Divide using synthetic division $$ ( 4x^{3}-11x^{2}+x+6 ) \div ( x-1 ) $$
Answer
The synthetic division table is:
$$ \begin{array}{c|rrrr}1&4&-11&1&6\\& & 4& -7& \color{black}{-6} \\ \hline &\color{blue}{4}&\color{blue}{-7}&\color{blue}{-6}&\color{orangered}{0} \end{array} $$The solution is:
$$ \frac{ 4x^{3}-11x^{2}+x+6 }{ x-1 } = \color{blue}{4x^{2}-7x-6} $$Explanation
Step 1 : Write down the coefficients of the dividend into division table. Put the zero from $ x -1 = 0 $ ( $ x = \color{blue}{ 1 } $ ) at the left.

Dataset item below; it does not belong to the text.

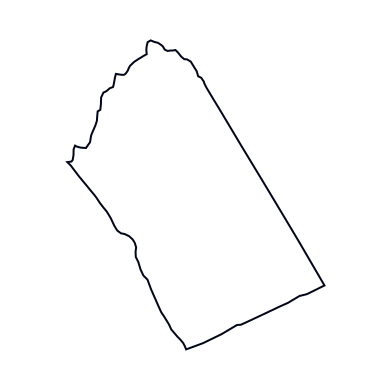 outline of Nyaribari Masaba, Nyanza, Kenya, rotated 353°
{"feature_id": "3690345B15425967230787", "entity_name": "Nyaribari Masaba", "entity_type": "district", "adm_level": 2, "iso_a3": "KEN", "parent_name": "Kenya", "parent_adm1": "Nyanza", "projection": "equal_earth", "projection_center": [34.907, -0.835], "detail": "fine", "context": "isolated", "style": "outline", "palette": "ink", "viewbox_px": 384, "rotation_deg": 353, "n_neighbors": 0, "source": "geoboundaries", "source_scale": "gbopen_adm2", "svg_char_len": 1720}
<svg xmlns="http://www.w3.org/2000/svg" viewBox="0 0 384 384"><g transform="rotate(353 192 192)"><path d="M167.0,347.5L184.4,343.4L204.0,336.7L220.4,329.5L224.3,329.7L228.9,328.3L253.9,320.1L265.0,316.4L274.1,313.6L277.6,312.0L286.1,308.3L293.6,307.4L312.1,300.9L291.4,252.7L275.1,215.9L263.5,189.8L246.6,152.2L228.9,112.1L224.6,102.7L219.0,90.0L217.5,85.8L217.2,83.9L215.1,79.8L212.2,77.8L211.4,72.7L209.0,67.6L206.7,62.5L203.3,59.8L200.5,59.2L197.8,56.3L195.1,51.9L192.9,49.1L190.1,49.2L187.8,49.0L184.9,49.0L182.3,47.4L180.8,43.9L179.0,42.0L176.4,39.8L172.8,38.4L169.5,36.5L166.2,37.9L164.8,41.7L164.3,43.7L164.0,45.5L163.8,49.7L162.0,50.4L159.7,51.4L157.5,52.4L155.5,53.3L152.2,54.9L150.6,55.7L149.1,56.8L145.9,59.2L144.5,61.1L142.9,63.9L140.7,66.3L139.6,67.1L138.1,67.4L135.2,66.8L130.9,65.5L129.5,68.9L129.0,70.7L128.5,72.2L127.2,76.3L126.4,78.2L123.0,79.0L120.0,81.1L118.3,81.9L116.2,82.5L113.3,87.2L112.3,93.7L111.0,99.3L108.2,100.5L107.2,105.0L106.3,109.7L104.4,113.8L102.1,117.8L100.0,121.3L98.9,123.4L98.4,124.8L96.9,130.1L93.8,133.5L92.2,135.4L87.9,134.6L85.5,133.9L82.9,132.7L81.6,131.7L79.7,135.2L78.9,140.9L77.5,145.6L76.1,147.1L71.9,147.1L75.0,151.1L77.4,155.3L78.5,157.2L81.9,163.0L85.3,168.3L88.2,172.8L91.9,178.7L94.2,182.2L96.3,185.7L99.1,191.4L102.1,196.5L105.0,201.0L108.2,208.1L109.7,212.8L110.9,216.3L113.0,221.0L116.4,224.3L120.0,225.5L124.2,228.2L127.3,231.8L129.0,235.5L129.8,240.1L128.7,244.5L128.3,249.6L130.2,255.1L131.5,262.7L133.6,269.0L137.1,273.5L138.3,278.4L139.6,283.9L142.7,294.2L144.7,300.9L146.8,307.6L149.1,312.1L150.9,316.0L153.1,320.9L154.7,326.0L157.6,330.3L159.9,333.8L162.3,336.9L164.9,340.9L166.1,344.2L167.0,347.5Z" fill="none" stroke="#020617" stroke-width="2"/></g></svg>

$$ \begin{array}{c|rrrr}\color{blue}{1}&4&-11&1&6\\& & & & \\ \hline &&&& \end{array} $$Step 1 : Bring down the leading coefficient to the bottom row.
$$ \begin{array}{c|rrrr}1&\color{orangered}{ 4 }&-11&1&6\\& & & & \\ \hline &\color{orangered}{4}&&& \end{array} $$Step 2 : Multiply by the number on the left, and carry the result into the next column: $ \color{blue}{ 1 } \cdot \color{blue}{ 4 } = \color{blue}{ 4 } $.
$$ \begin{array}{c|rrrr}\color{blue}{1}&4&-11&1&6\\& & \color{blue}{4} & & \\ \hline &\color{blue}{4}&&& \end{array} $$Step 3 : Add down last column: $ \color{orangered}{ -11 } + \color{orangered}{ 4 } = \color{orangered}{ -7 } $
$$ \begin{array}{c|rrrr}1&4&\color{orangered}{ -11 }&1&6\\& & \color{orangered}{4} & & \\ \hline &4&\color{orangered}{-7}&& \end{array} $$Step 4 : Multiply by the number on the left, and carry the result into the next column: $ \color{blue}{ 1 } \cdot \color{blue}{ \left( -7 \right) } = \color{blue}{ -7 } $.
$$ \begin{array}{c|rrrr}\color{blue}{1}&4&-11&1&6\\& & 4& \color{blue}{-7} & \\ \hline &4&\color{blue}{-7}&& \end{array} $$Step 5 : Add down last column: $ \color{orangered}{ 1 } + \color{orangered}{ \left( -7 \right) } = \color{orangered}{ -6 } $
$$ \begin{array}{c|rrrr}1&4&-11&\color{orangered}{ 1 }&6\\& & 4& \color{orangered}{-7} & \\ \hline &4&-7&\color{orangered}{-6}& \end{array} $$Step 6 : Multiply by the number on the left, and carry the result into the next column: $ \color{blue}{ 1 } \cdot \color{blue}{ \left( -6 \right) } = \color{blue}{ -6 } $.
$$ \begin{array}{c|rrrr}\color{blue}{1}&4&-11&1&6\\& & 4& -7& \color{blue}{-6} \\ \hline &4&-7&\color{blue}{-6}& \end{array} $$Step 7 : Add down last column: $ \color{orangered}{ 6 } + \color{orangered}{ \left( -6 \right) } = \color{orangered}{ 0 } $
$$ \begin{array}{c|rrrr}1&4&-11&1&\color{orangered}{ 6 }\\& & 4& -7& \color{orangered}{-6} \\ \hline &\color{blue}{4}&\color{blue}{-7}&\color{blue}{-6}&\color{orangered}{0} \end{array} $$Bottom line represents the quotient $ \color{blue}{ 4x^{2}-7x-6 } $ with a remainder of $ \color{red}{ 0 } $.